Grundsätzlich ist die Liposuktion auch bei Männern das therapeutische Mittel der Wahl. Besteht jedoch eine begleitende Adipositas, muss diese zuerst behandelt werden, bevor eine operative Versorgung des Lipödems in Betracht gezogen werden kann.

Warum ist das Lipödem bei Männern so viel seltener?

Der Chromosomendefekt bricht bei männlichen Nachfahren weitestgehend nicht aus. Die Forschung deutet auf das hormonelle Milieu als entscheidenden Faktor hin: Die östrogenbeeinflusste Fettstoffwechseldynamik, die bei Frauen zu unkontrolliertem Fettzellwachstum führt, fehlt beim männlichen Hormonprofil in dieser Form.

Kann ein Vater seinem Kind das Lipödem vererben?

Ja. Der Gendefekt liegt auf Autosomen und wird unabhängig vom Geschlecht weitergegeben. Auch ein Vater, der selbst nicht erkrankt ist, kann Träger der Anlage sein und diese an seine Töchter weitergeben.

Fazit: Männer und Lipödem – selten, aber möglich

Das Lipödem ist eine fast ausnahmslos weibliche Erkrankung. Lediglich etwa 5 % der Betroffenen sind Männer – in Dr. Lipps gesamter Praxisgeschichte begegneten ihr nur zwei männliche Patienten mit gesicherter Diagnose. Die Ursache liegt in der Genetik: Obwohl der Defekt geschlechtsunabhängig vererbt wird, bricht er bei Männern kaum aus. Das hormonelle Profil des männlichen Körpers scheint dabei eine schützende Rolle zu spielen.

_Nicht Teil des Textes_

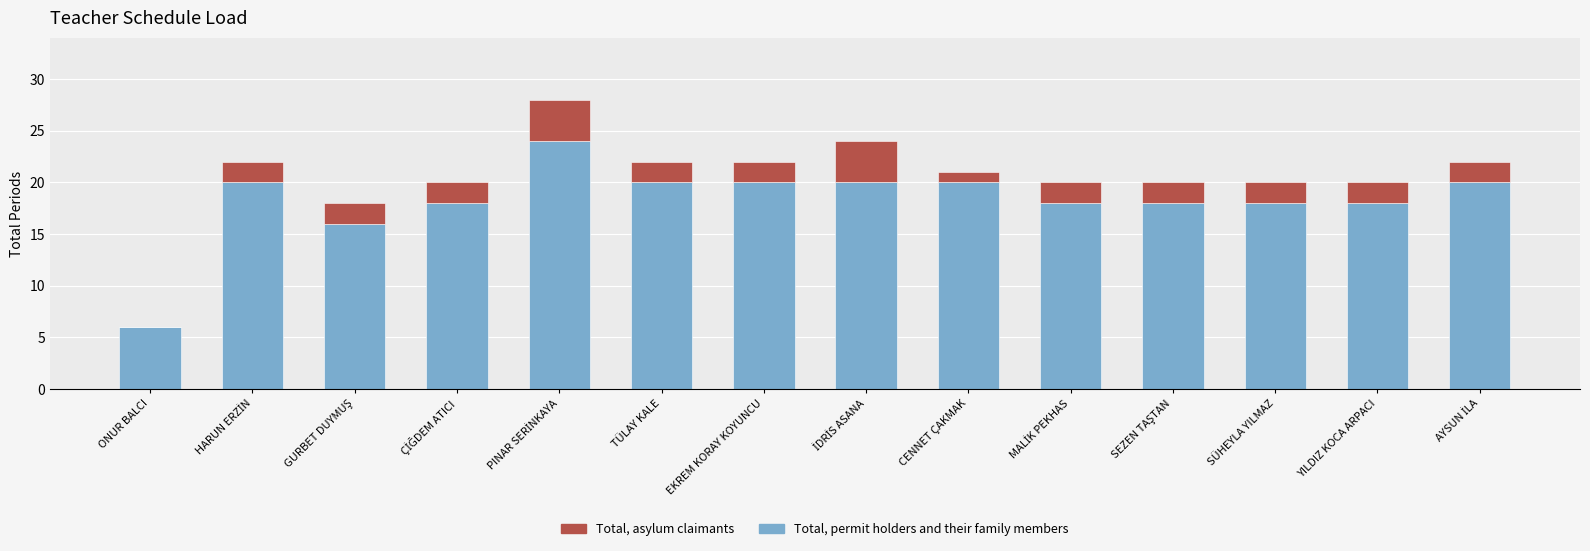

Does the chart contain stacked bars?

Yes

Dennoch gilt: Ein Mann mit symmetrischen, schmerzhaften Fettablagerungen an Armen und Beinen, die sich trotz Sport und Ernährungsumstellung nicht verändern, sollte ärztlichen Rat suchen – auch wenn ein Lipödem statistisch unwahrscheinlich ist.

Als Lipödem-Spezialistin und selbst Betroffene weiß Dr. med. Anna-Theresa Lipp, wie individuell diese Erkrankung ist. Die Inhalte dieses Artikels ersetzen keine persönliche ärztliche Beratung – bei konkreten Beschwerden empfiehlt Dr. Lipp stets das direkte Gespräch.